Si spinse a continuare, e quasi cadde quando la resistenza offerta dal bosco si interruppe improvvisamente ai bordi di una radura, dove la luce della falce di luna la illuminava, seduta su un ceppo. Ora che la vedeva bene, sembrava sul serio una ragazza-fantasma, opalescente nei riflessi d’argento della luna che, nonostante fosse ben lontana dalla sua pienezza, riusciva a rischiarare il luogo in modo magico. Portava un lungo mantello di lana verde in cui stava avvolta come in una crisalide, lasciando fuori solo il volto e i lunghi capelli biondo-rossicci che le ricadevano sulle spalle con leggerezza, come se fluttuassero, ed ebbe la curiosa impressione che rimanessero al loro posto invece di svolazzare selvaggiamente solo per non spaventarlo.
Aprì la bocca per parlare, ma si accorse solo allora che non aveva la più pallida idea di cosa potesse dirle. Tutte le battute di spirito che conosceva erano appropriate per un pub, possibilmente davanti ad una birra.
Poi lei alzò gli occhi scuri, colmi dell’infinità del cielo stellato sopra di loro, e fu praticamente un invito ad avvicinarsi. Con passo appena tremante si fece strada sull’erba fresca, chiedendosi come mai negli occhi di quella creatura leggesse una tristezza sempre crescente.
Era sul punto di sfiorarla, quando un sibilo lo avvertì che qualcosa non quadrava; purtroppo per lui i suoi istinti erano troppo atrofizzati, e si ritrovò a fissarsi stupidamente il petto perforato da una mezza dozzina di piccole frecce, non più lunghe di trenta centimetri, che facevano capolino dalla sua camicia, nuova per la cronaca, che si andava macchiando di sangue.
“Ma che...”
E poi stramazzò al suolo.
“Almeno questo è morto subito” sbuffò lo gnomo bitorzoluto spuntando da un cespuglio di biancospino.
“Già” fece eco un’altra voce dal bosco. “L’ultimo lo abbiamo dovuto finire a coltellate, e non è stato affatto divertente.”
“Sbrighiamoci invece di parlare” intimò una terza voce “dobbiamo fare sparire il cadavere prima dell’alba.”
Dal riparo del sottobosco tre creaturine sgraziate alte circa un metro saltellarono alla luce della luna attorno al cadavere che stava macchiando di cremisi l’erba della radura, circondandolo e afferrandolo per braccia e gambe; sbuffando e imprecando lo trascinarono indietro verso l’oscurità del bosco.

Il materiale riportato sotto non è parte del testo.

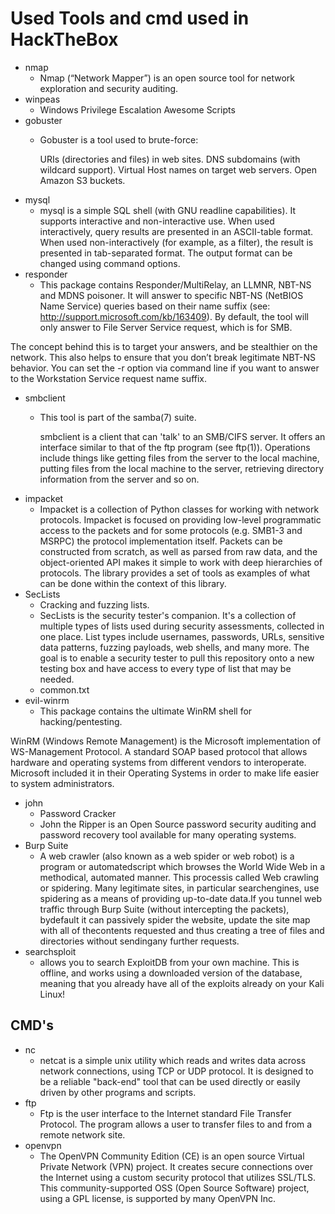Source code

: # Used Tools and cmd used in HackTheBox

- nmap
  - Nmap (“Network Mapper”) is an open source tool for network exploration and security auditing.
- winpeas
  - Windows Privilege Escalation Awesome Scripts
- gobuster
  - Gobuster is a tool used to brute-force:

    URIs (directories and files) in web sites.
    DNS subdomains (with wildcard support).
    Virtual Host names on target web servers.
    Open Amazon S3 buckets.
- mysql
  - mysql is a simple SQL shell (with GNU readline capabilities). It supports interactive and non-interactive
       use. When used interactively, query results are presented in an ASCII-table format. When used
       non-interactively (for example, as a filter), the result is presented in tab-separated format. The output
       format can be changed using command options.
- responder
  - This package contains Responder/MultiRelay, an LLMNR, NBT-NS and MDNS poisoner. It will answer to specific NBT-NS (NetBIOS Name Service) queries based on their name suffix (see: http://support.microsoft.com/kb/163409). By default, the tool will only answer to File Server Service request, which is for SMB.

The concept behind this is to target your answers, and be stealthier on the network. This also helps to ensure that you don’t break legitimate NBT-NS behavior. You can set the -r option via command line if you want to answer to the Workstation Service request name suffix.
- smbclient
  - This tool is part of the samba(7) suite.

       smbclient is a client that can 'talk' to an SMB/CIFS server. It offers an interface similar to that of the
       ftp program (see ftp(1)). Operations include things like getting files from the server to the local
       machine, putting files from the local machine to the server, retrieving directory information from the
       server and so on.
- impacket
  - Impacket is a collection of Python classes for working with network
protocols. Impacket is focused on providing low-level
programmatic access to the packets and for some protocols (e.g.
SMB1-3 and MSRPC) the protocol implementation itself.
Packets can be constructed from scratch, as well as parsed from 
raw data, and the object-oriented API makes it simple to work with 
deep hierarchies of protocols. The library provides a set of tools
as examples of what can be done within the context of this library.
- SecLists
  - Cracking and fuzzing lists.
  - SecLists is the security tester's companion. It's a collection of multiple types of lists used during security assessments, collected in one place. List types include usernames, passwords, URLs, sensitive data patterns, fuzzing payloads, web shells, and many more. The goal is to enable a security tester to pull this repository onto a new testing box and have access to every type of list that may be needed.
  - common.txt
- evil-winrm
  - This package contains the ultimate WinRM shell for hacking/pentesting.

WinRM (Windows Remote Management) is the Microsoft implementation of WS-Management Protocol. A standard SOAP based protocol that allows hardware and operating systems from different vendors to interoperate. Microsoft included it in their Operating Systems in order to make life easier to system administrators.
- john
  - Password Cracker
  - John the Ripper is an Open Source password security auditing and password recovery tool available for many operating systems.
- Burp Suite
  - A web crawler (also known as a web spider or web robot) is a program or automatedscript which browses the World Wide Web in a methodical, automated manner. This processis called Web crawling or spidering. Many legitimate sites, in particular searchengines, use spidering as a means of providing up-to-date data.If you tunnel web traffic through Burp Suite (without intercepting the packets), bydefault it can passively spider the website, update the site map with all of thecontents requested and thus creating a tree of files and directories without sendingany further requests.
- searchsploit
    -  allows you to search ExploitDB from your own machine. This is offline, and works using a downloaded version of the database, meaning that you already have all of the exploits already on your Kali Linux!


## CMD's

- nc
  - netcat  is  a simple unix utility which reads and writes data across network connections, using TCP or UDP
protocol. It is designed to be a reliable "back-end" tool that can be used directly or  easily  driven  by
other  programs  and  scripts. 
- ftp
  - Ftp is the user interface to the Internet standard File Transfer Protocol.  The program allows a user to
     transfer files to and from a remote network site.
- openvpn
  - The OpenVPN Community Edition (CE) is an open source Virtual Private Network (VPN) project. It creates secure connections over the Internet using a custom security protocol that utilizes SSL/TLS. This community-supported OSS (Open Source Software) project, using a GPL license, is supported by many OpenVPN Inc.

“E tu piantala” rimproverò uno degli gnomi con voce aspra proprio al limitare della luce lunare. “Lo sai benissimo che non siamo stati noi a cominciare.”
Sul suo ceppo, ancora seduta, la leggiadra creatura piangeva senza fare rumore, nascondendosi il viso nelle mani.
PS: ok, il titolo è orrido. Ma proprio proprio non me ne venivano altri.